The No campaign will win by a wider margin than the opinion polls predict. So says Ruth Davidson, the leader of the Scottish Conservatives: for in her view those who refuse to answer the pollsters’ questions – the undecideds and the don’t knows – are in reality closet Noes.
She spoke yesterday lunchtime in the relative calm of Coldstream, the town just inside Scotland on the north bank of the River Tweed where the famous regiment was raised by General Monck in 1650 as part of the New Model Army. Almost everyone round here intends to vote No, for to introduce passport controls at the bridge over the river would be an intolerably disruptive and destructive measure.
We shall know on Friday morning whether Davidson is right, but after two and a half years of campaigning she seems remarkably calm: calmer, one might say, than some of the Tories in London. In her view “people in Scotland are really fair”, so have waited for a long time for Alex Salmond to answer their questions about independence, before the realisation has dawned on them that he is not going to give any answers.
Davidson is a Member of the Scottish Parliament for Glasgow, a city she says the Nationalists have “taken for granted for years”. She believes that on Thursday, “Glasgow will give Salmond a bloody nose.” What about the Labour voters I wrote about yesterday on ConHome who have abandoned that party, and become supporters of independence, because they think this is a way to achieve socialism?
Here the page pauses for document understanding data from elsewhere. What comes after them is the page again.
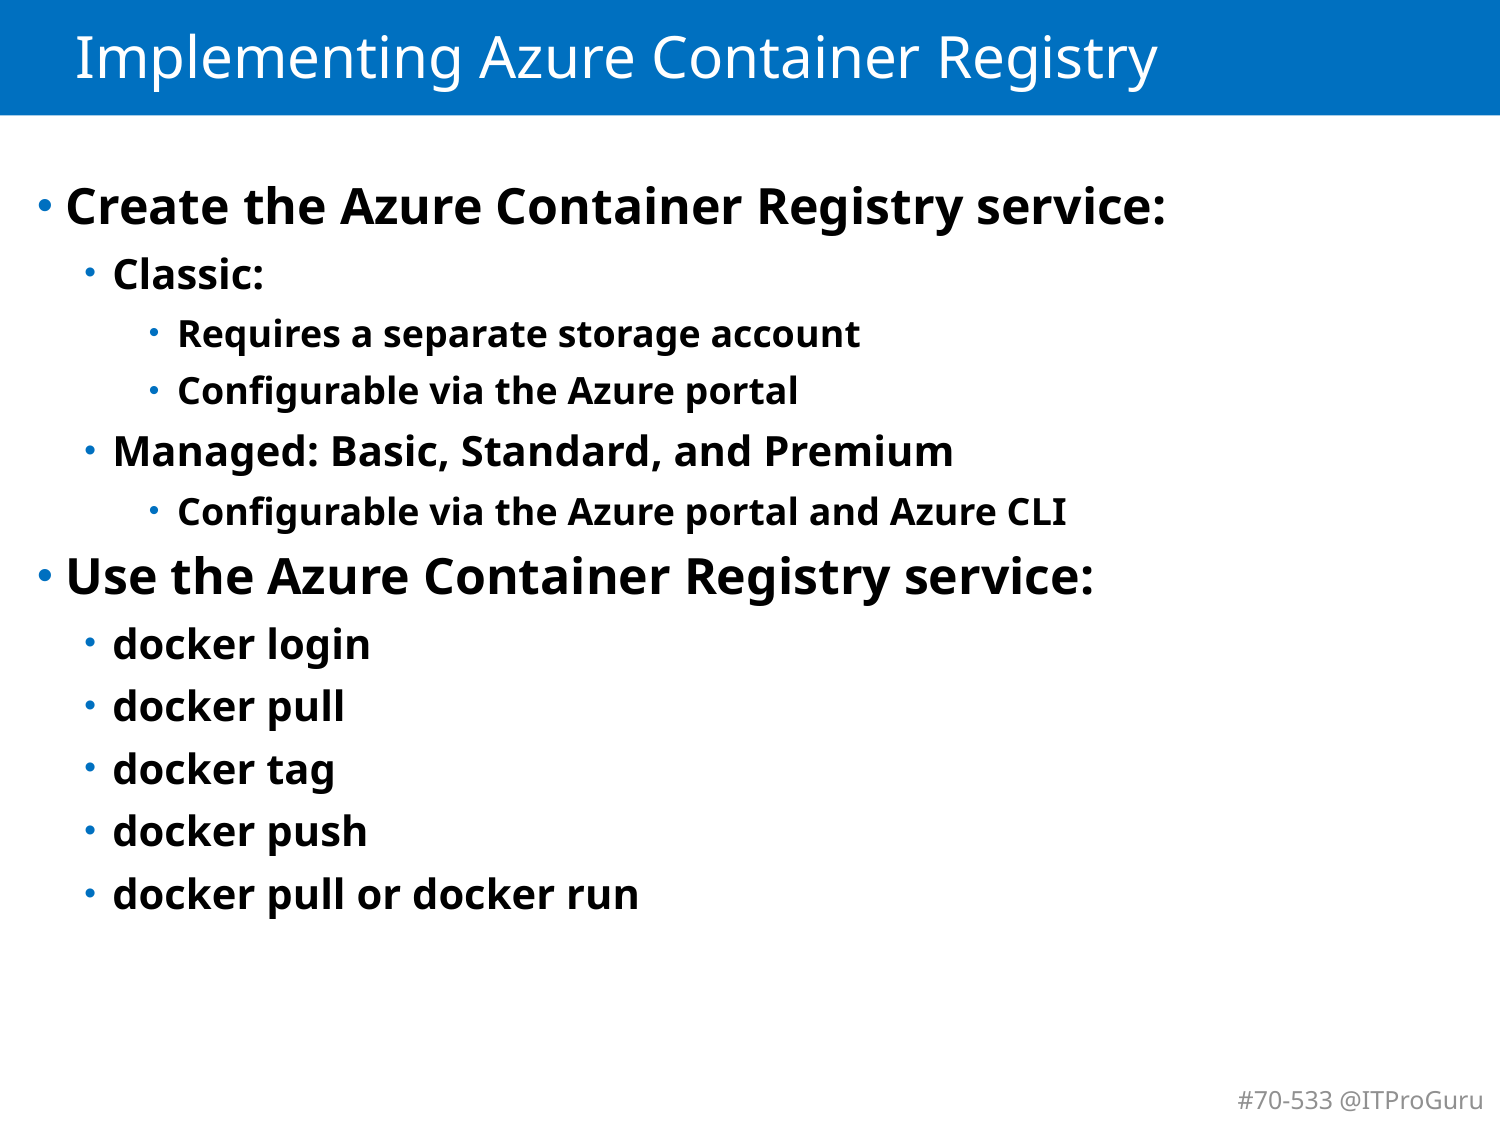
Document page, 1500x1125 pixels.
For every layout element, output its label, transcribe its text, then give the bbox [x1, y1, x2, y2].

text_box Create the Azure Container Registry service: Classic: Requires a separate storage account Configurable via the Azure portal Managed: Basic, Standard, and Premium Configurable via the Azure portal and Azure CLI Use the Azure Container Registry service: docker login docker pull docker tag docker push docker pull or docker run [22, 167, 1475, 1012]
title Implementing Azure Container Registry [75, 0, 1351, 122]
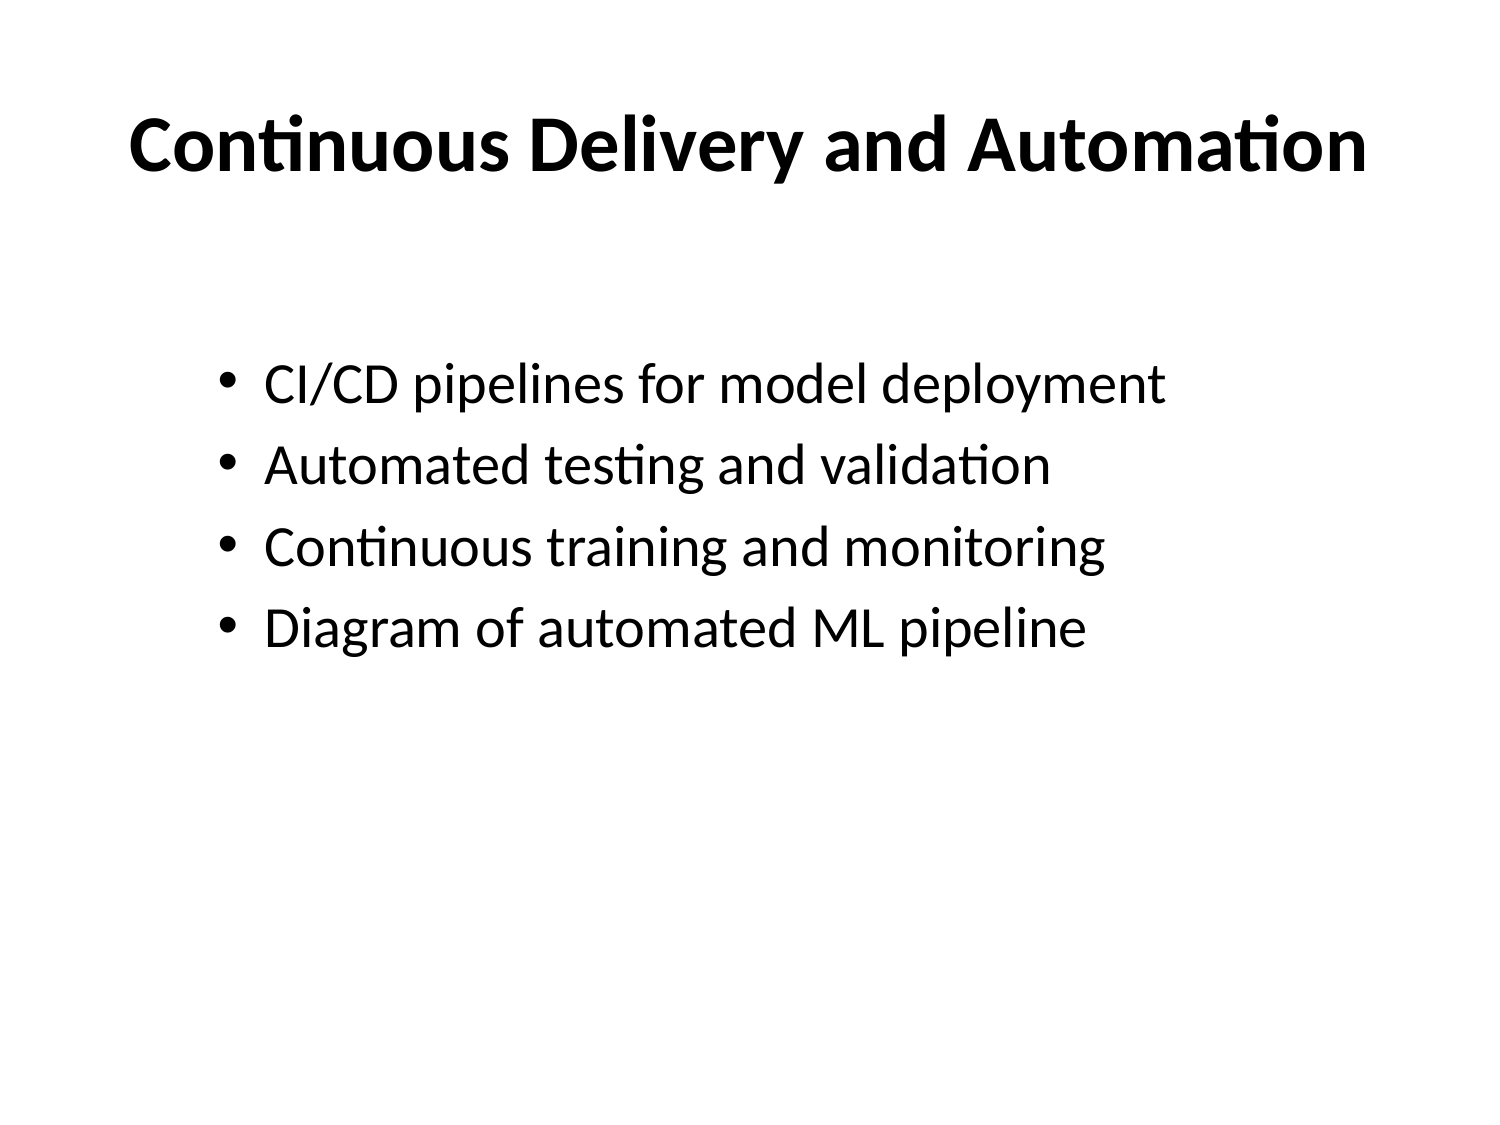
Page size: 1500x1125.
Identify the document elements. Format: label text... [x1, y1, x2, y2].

Davidson agreed that “one of the really frustrating” things about the campaign had been “looking at Labour’s leaky bucket” and “knowing I’m not the person who can plug the holes”.
But she points out that Scotland “is a complex political landscape”, and the SNP has been losing supporters too: for some voters who preferred to see that party rather than Labour in power at Holyrood are nevertheless opposed to independence. Some of these people are returning to the Conservatives. Her principal assertion about Thursday is that we are about to witness a phenomenon analogous to the “shy Toryism” of the 1992 general election, when large numbers of voters supported John Major and the Conservatives without having disclosed to the pollsters that they were going to do so. This time she believes large numbers of voters will support the Union without having told the pollsters.
Davidson is warmly appreciative of the role Alistair Darling and other Labour figures including Frank Roy, MP for Motherwell and Wishaw, have played in running the No campaign, soaking up enormous amounts of pressure. She has also enjoyed campaigning alongside George Galloway, and quotes with laughter some of his best lines, such as “Farage and Salmond are two cheeks of the same arse”.
But she thinks one of the “completely secondary” benefits of the campaign is that it has given the Scottish Conservatives the chance to stand up for a cause they believe in, but one that is shared far beyond Conservative ranks: a point she made when interviewed for ConHome in January.
During the campaign, the party has gained more volunteers, more activists and more donors. It has been able to speak to large numbers of people who had never had any kind of involvement with the Conservatives: “I think this is only healthy for our party.”
The No campaign’s street stall in Coldstream, consisting of a Union Jack attached to a plastic table bearing a selection of No campaign leaflets, is set up on the pavement outside Coldstream Parish Church, on the other side of the road from the Coldstream Guards Shop. Journalists from Belgium, Spain and France were busy interviewing Davidson, and photographing her standing next to a poster which says “UK OK”. Separatism is a big subject in various parts of Europe and the result in Scotland will be keenly watched.
In the handsome old town of Coldstream it feels easy to be at one and the same time proudly Scottish and proudly British. Coldstream stands in the vast, rural and sublimely beautiful Berwickshire, Roxburgh and Selkirk parliamentary constituency, where the Conservative candidate, John Lamont MSP, has hopes of unseating Michael Moore, the incumbent Liberal Democrat, at the general election.
Could it be that the fight to save the Union, if it ends in victory, will help us to appreciate the value of what we already have? Jock Law, who used to be an independent local councillor, passed by the stall. He pointed out that if there were ever a border post at the bridge, set up in order to prevent illegal immigrants entering by way of Scotland into England, there would be queues of traffic all through the town. And he wondered what would happen to the annual procession, in which last year 360 riders and their horses took part, from Coldstream to the site of the Battle of Flodden, four miles away in England?Would 360 passports have to be examined, to make sure that all of them had the right to enter England? Even to ask such questions seems ridiculous.
Davidson said of the referendum: “I really care about this. Someone’s wanting to take my country away from me. If I woke up on 19th September and thought I could have done more, I’d never forgive myself.”
In Coldstream, no mobs of Yes supporters attempt to drown out the No campaign. On one side of the town stands the Hirsel, home to Sir Alec Douglas-Home, most modest and best-mannered of all Tory Prime Ministers. Here it seems natural to believe that the more modest and better mannered of the two campaigns will be victorious on Thursday. Shy Unionists can after all vanquish brash Nationalists.